Assignment
Copy every line of the following data that includes the string "cause".

=== Section Start ===

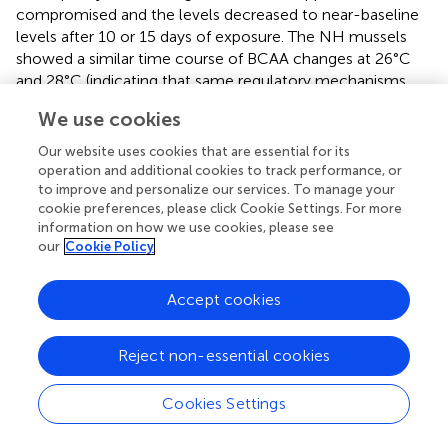
compromised and the levels decreased to near-baseline
levels after 10 or 15 days of exposure. The NH mussels
showed a similar time course of BCAA changes at 26°C
and 28°C (indicating that same regulatory mechanisms
might be involved), albeit with lower absolute BCAA
We use cookies
concentrations in the mantle tissues compared to the H
group. The decline in the levels of BCAAs after prolonged
Our website uses cookies that are essential for its
and severe warming can make the cells of mussels more
operation and additional cookies to track performance, or
susceptible to oxidative stress and energetic imbalance (
;
to improve and personalize our services. To manage your
cookie preferences, please click Cookie Settings. For more
). This vulnerability seems more pronounced in NH
information on how we use cookies, please see
mussels that are less protected by BCAAs to begin with.
our
Cookie Policy
4.2 Aromatic amino acids
Accept cookies
Aromatic amino acids (AAAs) like phenylalanine, tyrosine,
and tryptophan are essential for mollusks, which cannot
Reject non-essential cookies
synthesize them and must acquire AAAs through their diet
or from symbiotic organisms (
;
). AAAs play a crucial role in
stress tolerance as they serve as precursors for the
Cookies Settings
biosynthesis of hormones and neurotransmitters (
).
Tyrosine and phenylalanine are involved in the biosynthesis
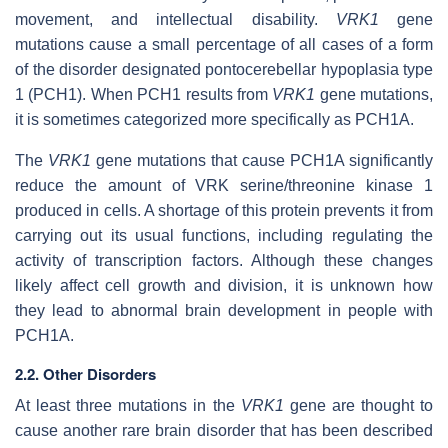
movement, and intellectual disability.
VRK1
gene
mutations cause a small percentage of all cases of a form
of the disorder designated pontocerebellar hypoplasia type
1 (PCH1). When PCH1 results from
VRK1
gene mutations,
it is sometimes categorized more specifically as PCH1A.
The
VRK1
gene mutations that cause PCH1A significantly
reduce the amount of VRK serine/threonine kinase 1
produced in cells. A shortage of this protein prevents it from
carrying out its usual functions, including regulating the
activity of transcription factors. Although these changes
likely affect cell growth and division, it is unknown how
they lead to abnormal brain development in people with
PCH1A.
2.2. Other Disorders
At least three mutations in the
VRK1
gene are thought to
cause another rare brain disorder that has been described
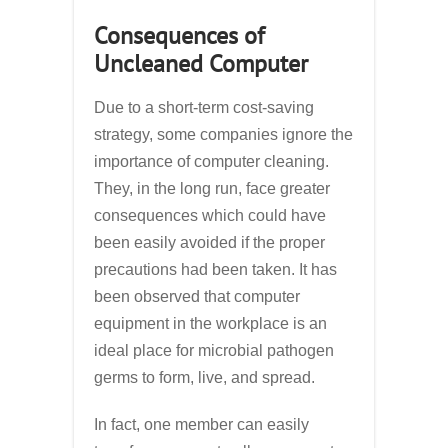
Consequences of
Uncleaned Computer
Due to a short-term cost-saving
strategy, some companies ignore the
importance of computer cleaning.
They, in the long run, face greater
consequences which could have
been easily avoided if the proper
precautions had been taken. It has
been observed that computer
equipment in the workplace is an
ideal place for microbial pathogen
germs to form, live, and spread.
In fact, one member can easily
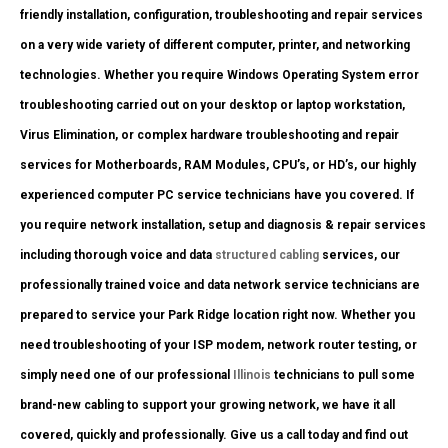
friendly installation, configuration, troubleshooting and repair services
on a very wide variety of different computer, printer, and networking
technologies. Whether you require Windows Operating System error
troubleshooting carried out on your desktop or laptop workstation,
Virus Elimination, or complex hardware troubleshooting and repair
services for Motherboards, RAM Modules, CPU’s, or HD’s, our highly
experienced computer PC service technicians have you covered. If
you require network installation, setup and diagnosis & repair services
including thorough voice and data
structured cabling
services, our
professionally trained voice and data network service technicians are
prepared to service your Park Ridge location right now. Whether you
need troubleshooting of your ISP modem, network router testing, or
simply need one of our professional
Illinois
technicians to pull some
brand-new cabling to support your growing network, we have it all
covered, quickly and professionally. Give us a call today and find out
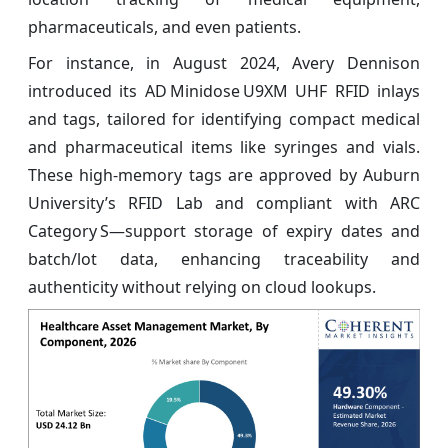
pharmaceuticals, and even patients.
For instance, in August 2024, Avery Dennison
introduced its AD Minidose U9XM UHF RFID inlays
and tags, tailored for identifying compact medical
and pharmaceutical items like syringes and vials.
These high‑memory tags are approved by Auburn
University’s RFID Lab and compliant with ARC
Category S—support storage of expiry dates and
batch/lot data, enhancing traceability and
authenticity without relying on cloud lookups.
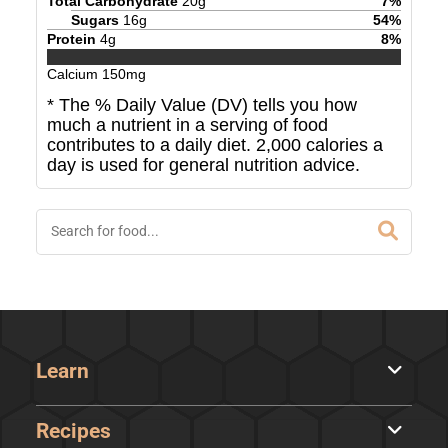
Total Carbohydrate
20
g
7
%
Sugars
16
g
54
%
Protein
4
g
8
%
Calcium
150
mg
* The % Daily Value (DV) tells you how
much a nutrient in a serving of food
contributes to a daily diet. 2,000 calories a
day is used for general nutrition advice.
Learn
Recipes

=== Section End ===

Output of the exercise
mutations cause a small percentage of all cases of a form
gene mutations that cause PCH1A significantly
cause another rare brain disorder that has been described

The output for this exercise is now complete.